Taxable and tax-free accounts are managed to generate a total rate of return including: earned interest, dividends, distributions and capital gains realized over a given period of time. Portfolios are individually constructed to meet the client’s particular investment requirements such as maturity structure and cash flow needs.
Portfolios are actively managed, rather than positions that are bought and held to maturity. Our strategy enhances portfolio liquidity and reduces price risk in a rising interest rate environment. Conversely, portfolio maturities can be extended to capture capital gains when rates are at cyclical highs and headed lower.
Investment decisions are based on a thorough analysis of domestic and global economic factors that determine the direction and shifts in U.S. yield curve. Economic and market conditions are continually assessed, and portfolios are adjusted when changes in rates necessitate modifying the effective maturity or duration.
The credit rating of both taxable and tax-exempt portfolios is restricted to investment grade or high grade. Credit quality is continually monitored.
Derivative products are not used to enhance portfolio results.
Portfolio composition includes debt issued by public and private entities and equities with debt-like properties.
Portfolios with assets of $1 million or more are invested using the Broad Market Index (BMI) as a measure of performance.
Our strategy allows the manager to deviate from the structured description of the benchmark to:
Shorten or extend the effective average maturity or duration of the portfolio in anticipation of changes in the yield curve or the direction of interest rates.
Modify the specified portfolio allocations in the index to increase yield and improve liquidity.
The same strategy is used for portfolios with assets of less than $1 million; however, less liquidity and transactional costs may affect returns.
An actively managed tax-free Portfolio placing emphasis on high-grade municipal debt.
Portfolios are normally invested to generate the highest current returns by including bonds at or near par while giving full consideration to market volatility. The need for current returns may also dictate a strategy including premium or discounted bonds.
Portfolios are individually structured.
The average life or duration will be determined by the client investment objectives.
When executing portfolio decisions McCullough transacts business in the institutional markets. This level of access provides a broader selection of competitively priced inventories, improving portfolio quality at lower execution costs.

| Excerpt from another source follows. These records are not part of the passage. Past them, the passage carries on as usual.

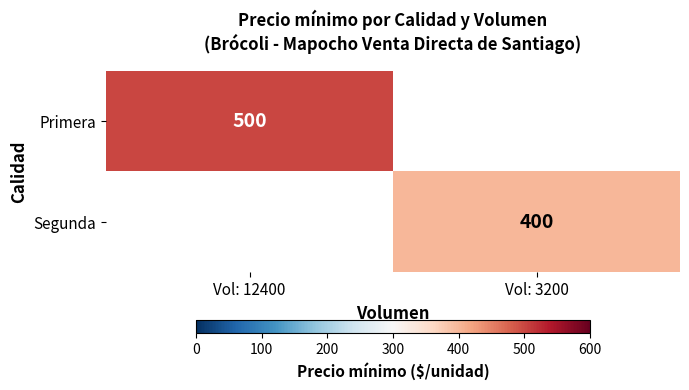

Is it true that Segunda equals 588 at Vol: 3200?

False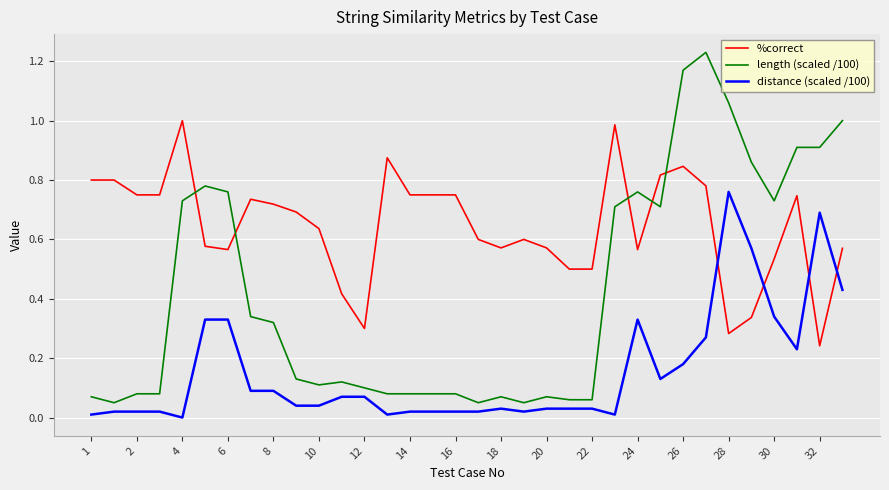

How many times do length (scaled /100) and %correct cross each other?

5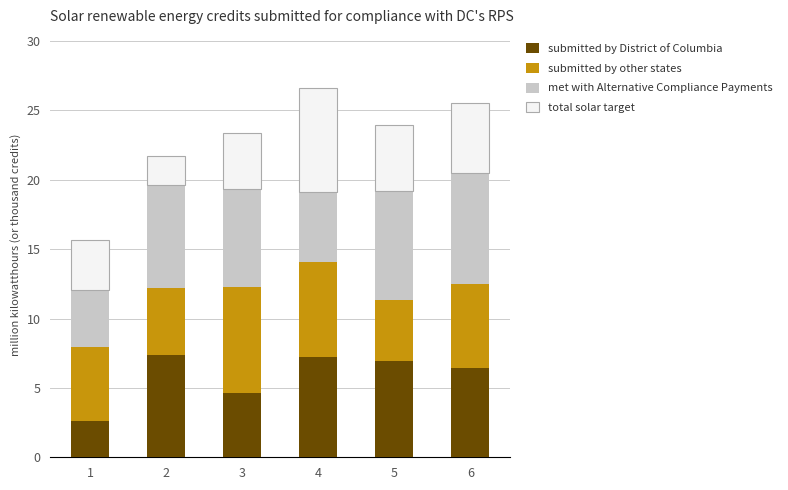

What are all the series names shown in the legend?

submitted by District of Columbia, submitted by other states, met with Alternative Compliance Payments, total solar target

Because accounts are individually managed portfolio results may vary from our composite returns.
The market is inefficient and frequently prices companies above or below their intrinsic value. We seek to profit from this inefficiency by doing our won analysis of the financial strengths, management, competitive positions, and assessments of future earnings potential of our companies. Successful investing is predicated on buying stocks at a discount to underlying value.
Our team provides our clients with the highest standard of financial and investment advice to create a roadmap for your financial portfolio based on your unique investment objectives, liquidity needs, tolerance of risk and time horizon Whether you have one investment goal or an array of complex needs, we put our investment knowledge and experience to work for you.
Each portfolio is separately managed and constructed to follow strict investment standards within the client’s goals and guidelines. Also, as a fee based advisor our incentives are aligned with those of our client.